I have my IOU loss function written and the model is always showing training and validation loss as nan. Please note that when i am switching over to cross entropy loss function then model training is working fine. So may me my loss function is something wrong? I have also printed loss value and average loss value in my loss function which are showing very less value…Can you all please help me on this? Thanks

Loss Function Code

class IntersectionOverUnion(nn.Module):

``````"""

Implementation of the Soft-Dice Loss function.

Arguments:

num_classes (int): number of classes.

eps (float): value of the floating point epsilon.

"""

def __init__(self, num_classes, eps=1e-5):

super().__init__()

# init class fields

self.num_classes = num_classes

self.eps = eps

# define the forward pass

def forward(self, preds, targets):  # pylint: disable=unused-argument

"""

Compute Soft-Dice Loss.

Arguments:

preds (torch.FloatTensor):

tensor of predicted labels. The shape of the tensor is (B, num_classes, H, W).

targets (torch.LongTensor):

tensor of ground-truth labels.
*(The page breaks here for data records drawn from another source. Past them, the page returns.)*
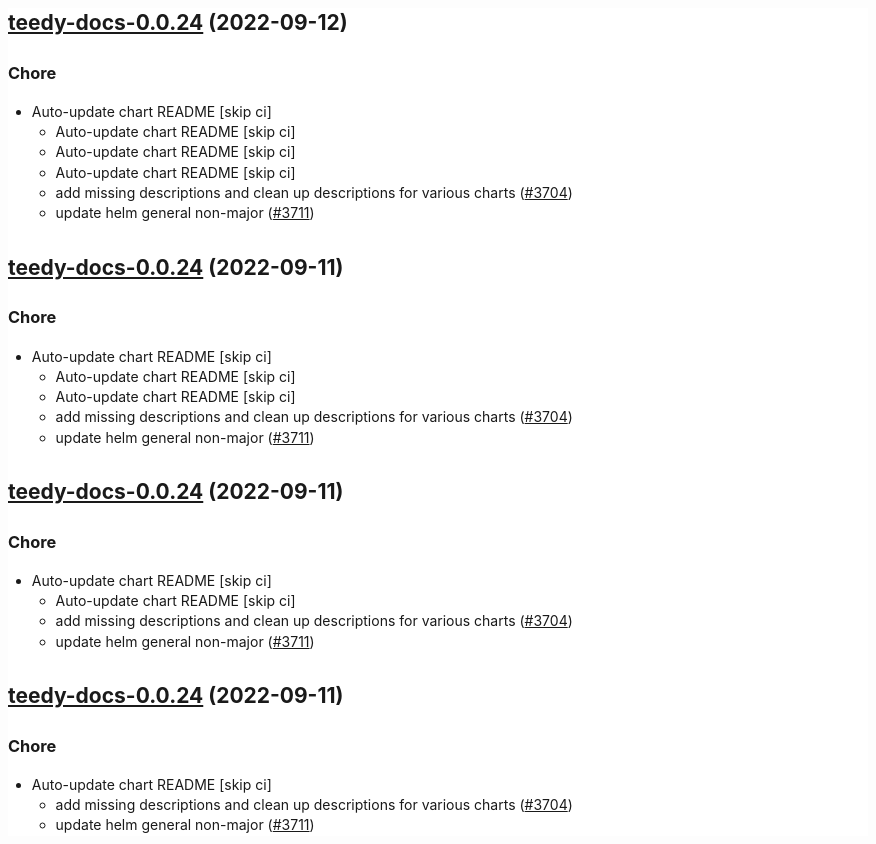 


## [teedy-docs-0.0.24](https://github.com/truecharts/charts/compare/teedy-docs-0.0.23...teedy-docs-0.0.24) (2022-09-12)

### Chore

- Auto-update chart README [skip ci]
  - Auto-update chart README [skip ci]
  - Auto-update chart README [skip ci]
  - Auto-update chart README [skip ci]
  - add missing descriptions and clean up descriptions for various charts ([#3704](https://github.com/truecharts/charts/issues/3704))
  - update helm general non-major ([#3711](https://github.com/truecharts/charts/issues/3711))




## [teedy-docs-0.0.24](https://github.com/truecharts/charts/compare/teedy-docs-0.0.23...teedy-docs-0.0.24) (2022-09-11)

### Chore

- Auto-update chart README [skip ci]
  - Auto-update chart README [skip ci]
  - Auto-update chart README [skip ci]
  - add missing descriptions and clean up descriptions for various charts ([#3704](https://github.com/truecharts/charts/issues/3704))
  - update helm general non-major ([#3711](https://github.com/truecharts/charts/issues/3711))




## [teedy-docs-0.0.24](https://github.com/truecharts/charts/compare/teedy-docs-0.0.23...teedy-docs-0.0.24) (2022-09-11)

### Chore

- Auto-update chart README [skip ci]
  - Auto-update chart README [skip ci]
  - add missing descriptions and clean up descriptions for various charts ([#3704](https://github.com/truecharts/charts/issues/3704))
  - update helm general non-major ([#3711](https://github.com/truecharts/charts/issues/3711))




## [teedy-docs-0.0.24](https://github.com/truecharts/charts/compare/teedy-docs-0.0.23...teedy-docs-0.0.24) (2022-09-11)

### Chore

- Auto-update chart README [skip ci]
  - add missing descriptions and clean up descriptions for various charts ([#3704](https://github.com/truecharts/charts/issues/3704))
  - update helm general non-major ([#3711](https://github.com/truecharts/charts/issues/3711))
The shape of the tensor is (B, 1, H, W).

Returns:

mean_loss (float32): mean loss by class  value.

"""

loss = 0

# iterate over all classes

for cls in range(self.num_classes):
# get ground truth for the current class
target = (targets == cls).float()
# get prediction for the current class
pred = preds[:, cls]
# calculate intersection
intersection = (pred * target).sum()  # Will be zero if Truth=0 or Prediction=0
## calculate union for the current class
union = (pred + target).sum() # Will be zzero if both are 0
# compute dice coefficient
# iou = (2 * intersection + self.eps) / (pred.sum() + target.sum() + self.eps)
iou = (intersection + self.eps) / (union + self.eps) # We smooth our devision to avoid 0/0
print("IOU Value:",iou)
# compute negative logarithm from the obtained
loss = loss - iou.log()
print("loss Value:",iou)
# get mean loss by class value
loss = loss / self.num_classes
print("loss Avg Value:",iou)
return loss
``````

Model Training Result:

``````> epoch: 2, test_miou: 0.090242, train_loss: nan, test_loss: nan: 25%
> 3/12 [1:22:27<3:35:14, 1434.99s/it]
> [0/12][Train] Loss_avg: nan, Loss: nan, LR: 1e-05: 100%
> 262/262 [1:11:44<00:00, 16.43s/it]
> Streaming output truncated to the last 5000 lines.
> IOU Value: tensor(-0.0143487109, device='cuda:0', grad_fn=<DivBackward0>)
> loss Value: tensor(-0.0143487109, device='cuda:0', grad_fn=<DivBackward0>)
> IOU Value: tensor(0.0014381389, device='cuda:0', grad_fn=<DivBackward0>)
> loss Value: tensor(0.0014381389, device='cuda:0', grad_fn=<DivBackward0>)
> IOU Value: tensor(-0.0324460752, device='cuda:0', grad_fn=<DivBackward0>)
> loss Value: tensor(-0.0324460752, device='cuda:0', grad_fn=<DivBackward0>)
> IOU Value: tensor(0.0008592299, device='cuda:0', grad_fn=<DivBackward0>)
> loss Value: tensor(0.0008592299, device='cuda:0', grad_fn=<DivBackward0>)
> IOU Value: tensor(-3.3268113264e-10, device='cuda:0', grad_fn=<DivBackward0>)
> loss Value: tensor(-3.3268113264e-10, device='cuda:0', grad_fn=<DivBackward0>)
> IOU Value: tensor(-1.4262332426e-09, device='cuda:0', grad_fn=<DivBackward0>)
> loss Value: tensor(-1.4262332426e-09, device='cuda:0', grad_fn=<DivBackward0>)
``````

Could you post the code snippet, which prints:

``````Loss_avg: nan, Loss: nan, LR: 1e-05: 100%
``````

I cannot find anything obviously wrong in your current code snippet and the output also seems to return valid values.